As far as the Mac collaboration goes, I mean, that was something that was just more organic, spur-of-the-moment. I was looking for a Yamaha CP70. I own one now, but at the time I was trying to record on one. My keyboard player Drew told me Mac has one. So I texted him, and he wound up engineering a week-long session with us and refused to be paid, which was kind of insane. He was a very generous dude with his time and his talent.


How do you feel your two different musical backgrounds and your styles sort of came together?


Alan Palomo: Well, it was just a real “Chico and the Gringo” kind of vibe. I imagine the Mexican guy and the gringo going to Spain and Ibiza. I came up with these very hammy, Jimmy Buffett-style verse lyrics for him — the dos cervezas, for favor [line].

As far as the international components of the album, I wanted to start expanding the palette of what I haven’t done yet. They’ve heard you make synth records. What haven’t they heard you do? This time around it was very much more songwriting focused. The vocals have never been front and center, and with that comes a responsibility to write some lyrics that are worthy of singing. Having the ability to sing in Spanish but not having really fully explored it outside of just a single, that was something that I was definitely hellbent on.


You grew up in a Mexican family. Was this kind of music that you’re so in love with and doing on this record something that you remember growing up with?


Alan Palomo: To some extent, yeah. I’ll put it to you this way: I noticed there was a wave in 2017 of a lot of Latin artists in the indie-sphere. I could tell as a native Spanish speaker who were the ones that were expressing themselves in their native tongue and who were the ones that were just kind of peppering a little bit of Spanish in there for cred and sauce. And I just knew for myself, I didn’t want it to be a novelty.

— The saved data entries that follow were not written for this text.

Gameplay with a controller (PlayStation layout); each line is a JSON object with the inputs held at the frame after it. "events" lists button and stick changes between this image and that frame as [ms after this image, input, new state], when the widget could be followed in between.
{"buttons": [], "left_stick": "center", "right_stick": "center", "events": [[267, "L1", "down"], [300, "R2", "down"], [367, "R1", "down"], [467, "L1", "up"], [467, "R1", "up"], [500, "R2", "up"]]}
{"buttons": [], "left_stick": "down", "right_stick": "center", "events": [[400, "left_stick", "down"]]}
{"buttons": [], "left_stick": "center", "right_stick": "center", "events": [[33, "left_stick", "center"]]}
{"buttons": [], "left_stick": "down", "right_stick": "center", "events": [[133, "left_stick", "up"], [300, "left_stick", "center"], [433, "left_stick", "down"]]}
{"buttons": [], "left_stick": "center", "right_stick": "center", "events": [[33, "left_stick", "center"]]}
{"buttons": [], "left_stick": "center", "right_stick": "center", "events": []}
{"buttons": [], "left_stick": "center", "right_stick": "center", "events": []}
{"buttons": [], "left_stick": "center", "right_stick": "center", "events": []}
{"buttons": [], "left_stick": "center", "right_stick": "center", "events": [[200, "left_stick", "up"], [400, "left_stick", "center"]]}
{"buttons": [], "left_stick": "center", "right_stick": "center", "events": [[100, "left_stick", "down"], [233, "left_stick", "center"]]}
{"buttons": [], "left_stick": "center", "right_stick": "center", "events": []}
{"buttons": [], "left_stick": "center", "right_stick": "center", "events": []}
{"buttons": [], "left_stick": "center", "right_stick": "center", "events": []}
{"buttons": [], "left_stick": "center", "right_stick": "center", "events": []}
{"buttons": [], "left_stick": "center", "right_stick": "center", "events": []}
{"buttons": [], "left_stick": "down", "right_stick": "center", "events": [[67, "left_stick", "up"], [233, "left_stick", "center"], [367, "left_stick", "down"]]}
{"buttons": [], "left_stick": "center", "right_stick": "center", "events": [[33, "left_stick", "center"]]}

I decided I would wait until there would be another record to really find a lyrical lane. The one thing about “Toyota Man,” which was my first single in Spanish, is that I felt like it really connected with Chicanos and Latinos in the US because it’s a song about that journey. But then on the other side of it, in Mexico, they might get it, but it might not necessarily be for them in that regard where they might not connect with it the same way.

With this record, I wanted to do stuff that would pop off anywhere in Latin America, in the sense that this is just a fun song in Spanish. Part of that for me was also just getting comfortable enough with writing lyrics. The way I combated that was just reading contemporary Mexican novelists. I read some Fernanda Melchor and this guy Yuri Herrera. Some classics too, just to get my brain loosened up.


You mentioned earlier on Instagram the reasons why you wanted to move beyond the Neon Indian name and go into releasing a record under your own name. You mentioned that you’re not the same person that you were when you first started recording with the name Neon Indian. What are some of the biggest changes in your life in these last however many years that you’ve been making music?


Alan Palomo: Oh, man, that’s a really great question. There’s certain pragmatic things that just come with adulthood. I got an early start. My first band, I started when I was 18, and we were lucky enough to get a Pitchfork writeup. So there was always this kind of conversation even before Neon Indian, but there was the possibility that it could be upstream and that you could potentially make enough of a splash to then make a living off of it. The fact that I did was something that was such a shock that I kind of accomplished a lot of what I had wanted to accomplish in music, really just within that initial seven-year run of Neon Indian between Psychic Chasms and Era Extraña and VEGA Intl. Suddenly you’re like, Oh, f*ck. In ten years, I’ll be in my forties. It becomes a different conversation about how you want to represent yourself.

The best way I could describe it is that when you first start out — and so many electronic producer friends have this, people I’ve met along the way — where they get a little bit of luck, they get some nice write-ups, they start getting some press, and they look at what they do as this gift that they don’t want to tarnish. It’s like, No, no, no. I don’t want to learn any more about music. I don’t know what I’m doing. That’s the whole point.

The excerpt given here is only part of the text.